_Tarea asignada A:_
Indique si cada una de las siguientes afirmaciones concuerda con el fragmento sobre los compañeros de viaje y responda sí o no, citando literalmente las palabras del fragmento que lo deciden: (i) Jordi es un chico catalán. (ii) Quien narra caminó con Jordi hasta Pamplona. (iii) La muchacha israelita estuvo haciendo yoga en el patio.
_Tarea asignada B:_
Prosiga el fragmento sobre los compañeros de viaje a partir de su última oración.

_Fragmento de la página:_
No he dejado de preguntarme, ya duchado y con la ropa lavada, dónde estarían mis compañeros de viaje. ¿Hasta dónde habrían llegado? ¿Cuándo me habrían pasado? Al final no les había dado tiempo a alcanzarme mientras yo caminaba. Supongo que habrá sido la compañía improvisada la que me haya dado alas; o puede que ello hubieran ralentizado su marcha adrede para darme tiempo a llegar más lejos. Les ha salido mal la jugada, han desaparecido, hemos fracasado. Podrían haber parado aquí para informarse sobre mi paradero. Me siento aislado, abandonado; un poco triste y desolado. Hay que ver como son las cosas, en el patio ha estado haciendo yoga esa muchacha israelita de la que me había hablado Jordi, un chico catalán con el que había caminado unos pocos kilómetros hasta llegar Santo Domingo de la Calzada, el segundo día... Era un tipo majo, pero se había quedado por encontrarse con ella. No sé por qué pero sabía desde aquel mismo instante que yo la encontraría primero; me había avisado una intuición curiosa pero no me atreví a decirle nada. Ojala que aún estén a tiempo...

_Listado proporcionado:_
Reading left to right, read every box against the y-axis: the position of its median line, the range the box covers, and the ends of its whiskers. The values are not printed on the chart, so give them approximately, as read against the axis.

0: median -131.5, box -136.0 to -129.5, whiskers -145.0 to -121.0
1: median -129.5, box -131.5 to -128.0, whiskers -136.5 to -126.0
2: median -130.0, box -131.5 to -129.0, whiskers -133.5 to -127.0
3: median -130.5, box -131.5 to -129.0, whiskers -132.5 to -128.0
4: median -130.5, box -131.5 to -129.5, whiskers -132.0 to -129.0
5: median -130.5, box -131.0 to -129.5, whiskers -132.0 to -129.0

_Respuesta A:_
(i) Sí: «Jordi, un chico catalán».
(ii) No: «había caminado unos pocos kilómetros hasta llegar Santo Domingo de la Calzada».
(iii) Sí: «en el patio ha estado haciendo yoga esa muchacha israelita».

_Respuesta B:_
Unos cacahuetes y una invitación sincera. ¿Te apetece comerte unos huevos de gallina de cuadra con chorizo de cerdo de mi pocilga? Me lo decía un hombretón que se había sentado a mi lado en otro taburete. Tenía la cara que tiene la gente de pueblo, unos mofletes rojos colorados enmarcados por la piel morena del resto de la cabeza; gente de pueblo, pobre pero hospitalaria donde las haya. Enfundado en su buzo de faena, azul como los buzos de siempre; roído, desgastado, de colores abrasados por el brasero de verano y el congelador de enero. Un buzo de aquellos que parecían comprados poco después de la guerra de nuestros abuelos. Me ha contado con gran lujo de detalles en qué consistía su vida solitaria. Me ha confesado también que de vez en cuando bajaba desde el pueblo de al lado, su pueblo, Terradillos de los Templarios, a tomarse un par de cervezas. Pocos días, uno dos a la semana, porque su corta pensión no daba para demasiados alardes.Tenía su vehículo aparcado en la puerta, era un tractor viejo, de los años de Maricastaña.
Mientras tanto, la bolsa, abierta sin cuidado, desgarrada por unas manos temblorosas, había ido desparramando su contenido sobre el mostrador. Una bolsa bien dispuesta, como el que la había comprado; cacahuetes para todos. En la barra, entonces estábamos él y yo solos. Dos almas solitarias, él allí atrapado, yo allí volando, pero también encallado, aprendiendo que la existencia es propia e intransferible; y que se comparten instantes y azarosos azares. Félix me había invitado a cenar en su casa, yo he declinado su oferta, agradeciendo en lo más profundo de mí mismo el gesto. Sé que es lo que más habría querido, a mí no me habría importado; también me apetecía pero en el Camino de Santiago los albergues cierran sus puertas a las diez y media de la noche y ya eran las diez menos cuarto. Tendría que ser otro día. Lo siento y es un sentimiento cierto.